### Required action
Without changing anything, copy out each entry.

### Data shown
* * * * * * * * *

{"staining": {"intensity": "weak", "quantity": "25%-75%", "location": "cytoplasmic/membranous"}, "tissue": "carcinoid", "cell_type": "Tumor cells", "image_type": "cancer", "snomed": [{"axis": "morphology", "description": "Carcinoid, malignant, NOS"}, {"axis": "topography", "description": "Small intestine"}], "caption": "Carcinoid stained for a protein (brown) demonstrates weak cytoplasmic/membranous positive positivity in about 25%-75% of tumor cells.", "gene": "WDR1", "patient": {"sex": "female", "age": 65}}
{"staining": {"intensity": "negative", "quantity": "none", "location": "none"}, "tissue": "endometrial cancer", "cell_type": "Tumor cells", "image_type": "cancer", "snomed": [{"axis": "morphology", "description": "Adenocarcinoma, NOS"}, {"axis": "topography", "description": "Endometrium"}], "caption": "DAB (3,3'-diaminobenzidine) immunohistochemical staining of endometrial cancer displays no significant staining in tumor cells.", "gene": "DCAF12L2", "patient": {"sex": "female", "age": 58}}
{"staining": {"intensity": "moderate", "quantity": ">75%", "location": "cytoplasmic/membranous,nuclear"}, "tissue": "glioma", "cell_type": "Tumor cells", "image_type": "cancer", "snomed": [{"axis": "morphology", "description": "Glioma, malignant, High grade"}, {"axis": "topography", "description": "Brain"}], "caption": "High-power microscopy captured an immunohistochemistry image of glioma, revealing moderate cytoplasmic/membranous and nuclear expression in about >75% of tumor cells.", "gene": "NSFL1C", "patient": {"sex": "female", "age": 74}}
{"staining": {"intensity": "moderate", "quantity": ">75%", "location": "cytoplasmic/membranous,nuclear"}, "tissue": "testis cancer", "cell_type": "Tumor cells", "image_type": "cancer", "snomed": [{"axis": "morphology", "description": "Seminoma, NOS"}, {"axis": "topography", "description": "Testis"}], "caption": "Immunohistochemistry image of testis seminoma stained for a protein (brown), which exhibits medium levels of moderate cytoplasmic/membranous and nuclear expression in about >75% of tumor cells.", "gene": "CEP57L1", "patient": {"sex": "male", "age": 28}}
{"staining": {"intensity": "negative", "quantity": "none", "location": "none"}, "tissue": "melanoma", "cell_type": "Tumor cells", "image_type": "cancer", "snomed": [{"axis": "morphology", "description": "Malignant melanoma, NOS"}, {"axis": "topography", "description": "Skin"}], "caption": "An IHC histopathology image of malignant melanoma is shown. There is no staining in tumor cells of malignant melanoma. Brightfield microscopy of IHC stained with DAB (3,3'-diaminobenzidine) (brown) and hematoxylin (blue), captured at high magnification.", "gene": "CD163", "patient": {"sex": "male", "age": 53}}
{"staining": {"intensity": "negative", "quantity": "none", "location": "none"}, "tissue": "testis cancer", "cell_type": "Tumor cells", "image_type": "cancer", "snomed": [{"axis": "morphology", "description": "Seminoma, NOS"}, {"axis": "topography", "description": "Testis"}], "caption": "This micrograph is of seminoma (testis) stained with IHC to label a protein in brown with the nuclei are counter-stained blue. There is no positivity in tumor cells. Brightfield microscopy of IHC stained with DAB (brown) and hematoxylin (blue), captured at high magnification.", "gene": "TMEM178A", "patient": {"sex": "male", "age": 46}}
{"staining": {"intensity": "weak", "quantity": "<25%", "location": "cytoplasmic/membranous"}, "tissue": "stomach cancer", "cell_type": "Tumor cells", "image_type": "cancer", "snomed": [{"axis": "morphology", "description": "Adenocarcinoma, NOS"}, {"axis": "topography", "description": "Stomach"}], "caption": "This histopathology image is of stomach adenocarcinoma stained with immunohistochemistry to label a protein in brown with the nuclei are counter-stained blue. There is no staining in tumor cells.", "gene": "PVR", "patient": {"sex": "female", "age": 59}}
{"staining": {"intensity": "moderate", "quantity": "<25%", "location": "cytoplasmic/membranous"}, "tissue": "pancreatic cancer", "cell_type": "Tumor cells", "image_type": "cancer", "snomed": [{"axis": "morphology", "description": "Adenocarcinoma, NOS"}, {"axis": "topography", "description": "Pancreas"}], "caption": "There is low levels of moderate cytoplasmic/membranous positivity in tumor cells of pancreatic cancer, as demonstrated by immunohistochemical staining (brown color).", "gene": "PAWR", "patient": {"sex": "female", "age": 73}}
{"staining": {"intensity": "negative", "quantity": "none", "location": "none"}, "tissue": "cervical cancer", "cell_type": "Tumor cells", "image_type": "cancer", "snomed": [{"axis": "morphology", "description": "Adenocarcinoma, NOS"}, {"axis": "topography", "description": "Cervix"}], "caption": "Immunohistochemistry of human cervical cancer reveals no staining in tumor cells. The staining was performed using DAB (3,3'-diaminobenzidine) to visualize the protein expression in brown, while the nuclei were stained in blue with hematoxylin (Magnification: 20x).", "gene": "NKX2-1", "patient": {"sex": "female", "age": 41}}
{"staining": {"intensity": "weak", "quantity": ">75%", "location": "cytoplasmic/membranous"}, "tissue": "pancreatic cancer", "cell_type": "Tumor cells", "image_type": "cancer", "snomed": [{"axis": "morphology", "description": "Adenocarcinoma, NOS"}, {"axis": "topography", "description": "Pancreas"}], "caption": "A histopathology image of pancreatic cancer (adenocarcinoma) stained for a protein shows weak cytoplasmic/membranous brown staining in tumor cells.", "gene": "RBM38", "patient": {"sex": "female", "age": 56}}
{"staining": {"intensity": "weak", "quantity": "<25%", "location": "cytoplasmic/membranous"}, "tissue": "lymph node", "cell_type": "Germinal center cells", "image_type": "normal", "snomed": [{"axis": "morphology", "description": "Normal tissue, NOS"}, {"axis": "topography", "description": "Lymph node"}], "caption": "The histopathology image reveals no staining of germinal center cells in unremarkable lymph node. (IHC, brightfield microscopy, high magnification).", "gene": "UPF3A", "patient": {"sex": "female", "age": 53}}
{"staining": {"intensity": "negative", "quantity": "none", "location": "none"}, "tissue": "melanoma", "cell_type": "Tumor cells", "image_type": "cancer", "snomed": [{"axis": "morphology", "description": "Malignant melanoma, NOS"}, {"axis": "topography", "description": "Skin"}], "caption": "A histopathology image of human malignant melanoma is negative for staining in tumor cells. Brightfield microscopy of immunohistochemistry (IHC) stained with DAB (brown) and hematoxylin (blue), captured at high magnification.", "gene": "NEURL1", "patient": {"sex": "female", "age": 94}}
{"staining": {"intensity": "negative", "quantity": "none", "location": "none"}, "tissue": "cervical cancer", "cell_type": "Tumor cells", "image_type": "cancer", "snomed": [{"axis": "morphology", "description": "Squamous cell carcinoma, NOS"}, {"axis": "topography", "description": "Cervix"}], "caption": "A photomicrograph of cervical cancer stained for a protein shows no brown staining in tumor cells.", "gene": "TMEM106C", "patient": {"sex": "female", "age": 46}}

* * * * * * * * *

### Written answer
{"staining": {"intensity": "weak", "quantity": "25%-75%", "location": "cytoplasmic/membranous"}, "tissue": "carcinoid", "cell_type": "Tumor cells", "image_type": "cancer", "snomed": [{"axis": "morphology", "description": "Carcinoid, malignant, NOS"}, {"axis": "topography", "description": "Small intestine"}], "caption": "Carcinoid stained for a protein (brown) demonstrates weak cytoplasmic/membranous positive positivity in about 25%-75% of tumor cells.", "gene": "WDR1", "patient": {"sex": "female", "age": 65}}
{"staining": {"intensity": "negative", "quantity": "none", "location": "none"}, "tissue": "endometrial cancer", "cell_type": "Tumor cells", "image_type": "cancer", "snomed": [{"axis": "morphology", "description": "Adenocarcinoma, NOS"}, {"axis": "topography", "description": "Endometrium"}], "caption": "DAB (3,3'-diaminobenzidine) immunohistochemical staining of endometrial cancer displays no significant staining in tumor cells.", "gene": "DCAF12L2", "patient": {"sex": "female", "age": 58}}
{"staining": {"intensity": "moderate", "quantity": ">75%", "location": "cytoplasmic/membranous,nuclear"}, "tissue": "glioma", "cell_type": "Tumor cells", "image_type": "cancer", "snomed": [{"axis": "morphology", "description": "Glioma, malignant, High grade"}, {"axis": "topography", "description": "Brain"}], "caption": "High-power microscopy captured an immunohistochemistry image of glioma, revealing moderate cytoplasmic/membranous and nuclear expression in about >75% of tumor cells.", "gene": "NSFL1C", "patient": {"sex": "female", "age": 74}}
{"staining": {"intensity": "moderate", "quantity": ">75%", "location": "cytoplasmic/membranous,nuclear"}, "tissue": "testis cancer", "cell_type": "Tumor cells", "image_type": "cancer", "snomed": [{"axis": "morphology", "description": "Seminoma, NOS"}, {"axis": "topography", "description": "Testis"}], "caption": "Immunohistochemistry image of testis seminoma stained for a protein (brown), which exhibits medium levels of moderate cytoplasmic/membranous and nuclear expression in about >75% of tumor cells.", "gene": "CEP57L1", "patient": {"sex": "male", "age": 28}}
{"staining": {"intensity": "negative", "quantity": "none", "location": "none"}, "tissue": "melanoma", "cell_type": "Tumor cells", "image_type": "cancer", "snomed": [{"axis": "morphology", "description": "Malignant melanoma, NOS"}, {"axis": "topography", "description": "Skin"}], "caption": "An IHC histopathology image of malignant melanoma is shown. There is no staining in tumor cells of malignant melanoma. Brightfield microscopy of IHC stained with DAB (3,3'-diaminobenzidine) (brown) and hematoxylin (blue), captured at high magnification.", "gene": "CD163", "patient": {"sex": "male", "age": 53}}
{"staining": {"intensity": "negative", "quantity": "none", "location": "none"}, "tissue": "testis cancer", "cell_type": "Tumor cells", "image_type": "cancer", "snomed": [{"axis": "morphology", "description": "Seminoma, NOS"}, {"axis": "topography", "description": "Testis"}], "caption": "This micrograph is of seminoma (testis) stained with IHC to label a protein in brown with the nuclei are counter-stained blue. There is no positivity in tumor cells. Brightfield microscopy of IHC stained with DAB (brown) and hematoxylin (blue), captured at high magnification.", "gene": "TMEM178A", "patient": {"sex": "male", "age": 46}}
{"staining": {"intensity": "weak", "quantity": "<25%", "location": "cytoplasmic/membranous"}, "tissue": "stomach cancer", "cell_type": "Tumor cells", "image_type": "cancer", "snomed": [{"axis": "morphology", "description": "Adenocarcinoma, NOS"}, {"axis": "topography", "description": "Stomach"}], "caption": "This histopathology image is of stomach adenocarcinoma stained with immunohistochemistry to label a protein in brown with the nuclei are counter-stained blue. There is no staining in tumor cells.", "gene": "PVR", "patient": {"sex": "female", "age": 59}}
{"staining": {"intensity": "moderate", "quantity": "<25%", "location": "cytoplasmic/membranous"}, "tissue": "pancreatic cancer", "cell_type": "Tumor cells", "image_type": "cancer", "snomed": [{"axis": "morphology", "description": "Adenocarcinoma, NOS"}, {"axis": "topography", "description": "Pancreas"}], "caption": "There is low levels of moderate cytoplasmic/membranous positivity in tumor cells of pancreatic cancer, as demonstrated by immunohistochemical staining (brown color).", "gene": "PAWR", "patient": {"sex": "female", "age": 73}}
{"staining": {"intensity": "negative", "quantity": "none", "location": "none"}, "tissue": "cervical cancer", "cell_type": "Tumor cells", "image_type": "cancer", "snomed": [{"axis": "morphology", "description": "Adenocarcinoma, NOS"}, {"axis": "topography", "description": "Cervix"}], "caption": "Immunohistochemistry of human cervical cancer reveals no staining in tumor cells. The staining was performed using DAB (3,3'-diaminobenzidine) to visualize the protein expression in brown, while the nuclei were stained in blue with hematoxylin (Magnification: 20x).", "gene": "NKX2-1", "patient": {"sex": "female", "age": 41}}
{"staining": {"intensity": "weak", "quantity": ">75%", "location": "cytoplasmic/membranous"}, "tissue": "pancreatic cancer", "cell_type": "Tumor cells", "image_type": "cancer", "snomed": [{"axis": "morphology", "description": "Adenocarcinoma, NOS"}, {"axis": "topography", "description": "Pancreas"}], "caption": "A histopathology image of pancreatic cancer (adenocarcinoma) stained for a protein shows weak cytoplasmic/membranous brown staining in tumor cells.", "gene": "RBM38", "patient": {"sex": "female", "age": 56}}
{"staining": {"intensity": "weak", "quantity": "<25%", "location": "cytoplasmic/membranous"}, "tissue": "lymph node", "cell_type": "Germinal center cells", "image_type": "normal", "snomed": [{"axis": "morphology", "description": "Normal tissue, NOS"}, {"axis": "topography", "description": "Lymph node"}], "caption": "The histopathology image reveals no staining of germinal center cells in unremarkable lymph node. (IHC, brightfield microscopy, high magnification).", "gene": "UPF3A", "patient": {"sex": "female", "age": 53}}
{"staining": {"intensity": "negative", "quantity": "none", "location": "none"}, "tissue": "melanoma", "cell_type": "Tumor cells", "image_type": "cancer", "snomed": [{"axis": "morphology", "description": "Malignant melanoma, NOS"}, {"axis": "topography", "description": "Skin"}], "caption": "A histopathology image of human malignant melanoma is negative for staining in tumor cells. Brightfield microscopy of immunohistochemistry (IHC) stained with DAB (brown) and hematoxylin (blue), captured at high magnification.", "gene": "NEURL1", "patient": {"sex": "female", "age": 94}}
{"staining": {"intensity": "negative", "quantity": "none", "location": "none"}, "tissue": "cervical cancer", "cell_type": "Tumor cells", "image_type": "cancer", "snomed": [{"axis": "morphology", "description": "Squamous cell carcinoma, NOS"}, {"axis": "topography", "description": "Cervix"}], "caption": "A photomicrograph of cervical cancer stained for a protein shows no brown staining in tumor cells.", "gene": "TMEM106C", "patient": {"sex": "female", "age": 46}}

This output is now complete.